MAOAM unifies object and material selection via text or click
A new vision-language model framework enables precise image segmentation by object or material using either text descriptions or click interactions, trained on synthetic datasets with VLM-generated annotations.

MAOAM (Mask Any Object And Material) is a unified selection framework that handles both object-level and material-level segmentation through text or click-based prompts. The system pairs a vision-language model with a segmentation head to interpret user intent—whether selecting "the wooden chair" or "all metal surfaces"—and outputs pixel-accurate masks. Material-based selection is valuable for re-texturing surfaces or editing all instances of a specific material, but existing VLM selection tools are object-centric and typically support only one interaction mode.

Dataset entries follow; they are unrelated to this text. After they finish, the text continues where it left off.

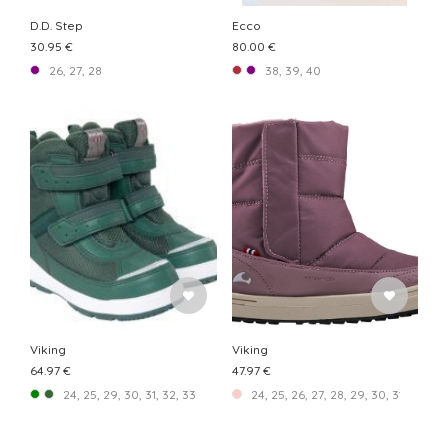
D.D. Step
Ecco
30.95 €
80.00 €
26, 27, 28
38, 39, 40
Viking
Viking
64.97 €
47.97 €
24, 25, 29, 30, 31, 32, 33
24, 25, 26, 27, 28, 29, 30, 31, 32, 33,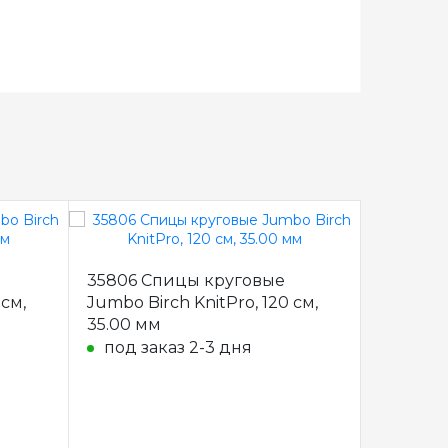
35806 Спицы круговые
35808 
 см,
Jumbo Birch KnitPro, 120 см,
Jumbo Bi
35.00 мм
35.00 м
под заказ 2-3 дня
под з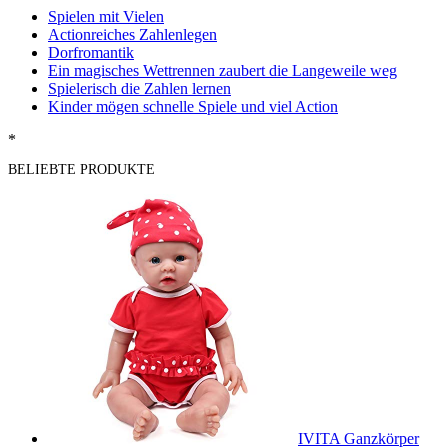
Spielen mit Vielen
Actionreiches Zahlenlegen
Dorfromantik
Ein magisches Wettrennen zaubert die Langeweile weg
Spielerisch die Zahlen lernen
Kinder mögen schnelle Spiele und viel Action
*
BELIEBTE PRODUKTE
IVITA Ganzkörper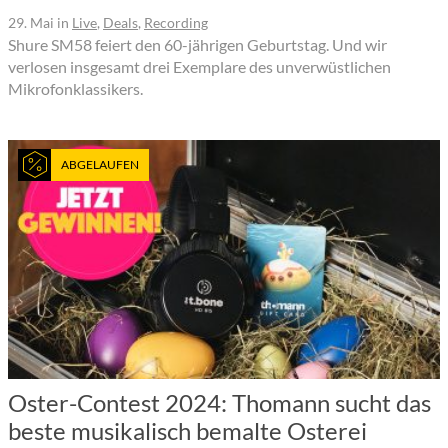
29. Mai
in
Live
,
Deals
,
Recording
Shure SM58 feiert den 60-jährigen Geburtstag. Und wir
verlosen insgesamt drei Exemplare des unverwüstlichen
Mikrofonklassikers.
ABGELAUFEN
Oster-Contest 2024: Thomann sucht das
beste musikalisch bemalte Osterei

The authors tackled the material-selection training data gap with a scalable pipeline: collecting real and synthetic images with material masks, then using VLMs to generate rich material descriptions. MAOAM trains on a multi-task objective covering click and text-based selection, plus an auxiliary visual question answering task to deepen material understanding. A key finding: despite training on uni-modal prompts, the model exhibits emergent improvement when combining text and clicks at inference—users can click a surface and add "only the rough metal parts" to refine the selection in a single workflow.
Authored by Jaden Park, Valentin Deschaintre, Jason Kuen, Kangning Liu, Iliyan Georgiev, and Krishna Kumar Singh, the preprint demonstrates accurate selections across diverse objects, materials, and interaction scenarios, with experiments showing robust performance in practical editing tasks.